Goal of the exercise: Give back only the lines from the one with "Градежни машини - прскалка за битуменска" through the last line of the data, exactly as they appear.

Records for the task:

§ §

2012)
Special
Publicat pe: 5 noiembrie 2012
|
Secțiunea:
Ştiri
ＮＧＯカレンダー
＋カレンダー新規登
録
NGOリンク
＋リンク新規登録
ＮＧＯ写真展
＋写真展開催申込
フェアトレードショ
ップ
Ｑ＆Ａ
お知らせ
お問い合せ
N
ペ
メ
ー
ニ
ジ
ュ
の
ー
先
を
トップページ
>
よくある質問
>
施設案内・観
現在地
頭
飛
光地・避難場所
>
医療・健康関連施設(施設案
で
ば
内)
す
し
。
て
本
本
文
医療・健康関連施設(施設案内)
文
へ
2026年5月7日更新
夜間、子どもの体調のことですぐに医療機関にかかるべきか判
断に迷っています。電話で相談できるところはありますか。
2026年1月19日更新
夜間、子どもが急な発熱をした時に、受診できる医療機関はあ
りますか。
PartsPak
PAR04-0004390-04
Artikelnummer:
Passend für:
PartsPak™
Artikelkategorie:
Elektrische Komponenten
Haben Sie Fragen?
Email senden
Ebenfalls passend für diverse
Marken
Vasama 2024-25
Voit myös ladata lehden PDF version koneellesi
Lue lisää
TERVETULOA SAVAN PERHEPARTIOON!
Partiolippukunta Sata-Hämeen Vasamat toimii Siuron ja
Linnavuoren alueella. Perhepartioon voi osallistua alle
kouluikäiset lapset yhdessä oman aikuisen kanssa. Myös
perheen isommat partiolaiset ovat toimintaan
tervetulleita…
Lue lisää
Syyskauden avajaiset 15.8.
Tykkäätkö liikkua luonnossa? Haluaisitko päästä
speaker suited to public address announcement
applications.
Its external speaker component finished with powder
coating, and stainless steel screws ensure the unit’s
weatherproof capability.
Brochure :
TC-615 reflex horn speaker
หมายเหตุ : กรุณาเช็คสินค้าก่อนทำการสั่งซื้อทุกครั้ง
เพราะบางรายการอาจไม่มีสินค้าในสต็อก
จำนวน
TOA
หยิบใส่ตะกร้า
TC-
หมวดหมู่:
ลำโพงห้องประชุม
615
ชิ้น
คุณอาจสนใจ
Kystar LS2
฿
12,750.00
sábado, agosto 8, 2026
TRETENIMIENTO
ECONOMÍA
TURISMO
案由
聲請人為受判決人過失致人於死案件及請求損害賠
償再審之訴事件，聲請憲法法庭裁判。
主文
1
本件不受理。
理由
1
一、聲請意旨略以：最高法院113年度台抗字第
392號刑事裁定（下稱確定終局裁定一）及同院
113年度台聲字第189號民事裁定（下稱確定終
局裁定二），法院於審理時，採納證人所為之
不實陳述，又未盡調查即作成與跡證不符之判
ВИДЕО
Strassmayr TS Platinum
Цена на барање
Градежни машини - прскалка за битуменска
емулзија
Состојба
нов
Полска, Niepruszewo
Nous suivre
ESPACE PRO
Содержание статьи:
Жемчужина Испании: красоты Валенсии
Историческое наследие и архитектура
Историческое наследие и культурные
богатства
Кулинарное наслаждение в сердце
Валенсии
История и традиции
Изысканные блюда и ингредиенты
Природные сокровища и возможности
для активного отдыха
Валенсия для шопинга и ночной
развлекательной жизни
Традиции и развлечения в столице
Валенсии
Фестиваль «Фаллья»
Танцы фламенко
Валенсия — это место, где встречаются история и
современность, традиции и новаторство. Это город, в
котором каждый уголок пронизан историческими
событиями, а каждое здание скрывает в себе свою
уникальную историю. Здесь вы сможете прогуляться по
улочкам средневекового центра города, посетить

§ §

Result of the exercise:
Градежни машини - прскалка за битуменска
емулзија
Состојба
нов
Полска, Niepruszewo
Nous suivre
ESPACE PRO
Содержание статьи:
Жемчужина Испании: красоты Валенсии
Историческое наследие и архитектура
Историческое наследие и культурные
богатства
Кулинарное наслаждение в сердце
Валенсии
История и традиции
Изысканные блюда и ингредиенты
Природные сокровища и возможности
для активного отдыха
Валенсия для шопинга и ночной
развлекательной жизни
Традиции и развлечения в столице
Валенсии
Фестиваль «Фаллья»
Танцы фламенко
Валенсия — это место, где встречаются история и
современность, традиции и новаторство. Это город, в
котором каждый уголок пронизан историческими
событиями, а каждое здание скрывает в себе свою
уникальную историю. Здесь вы сможете прогуляться по
улочкам средневекового центра города, посетить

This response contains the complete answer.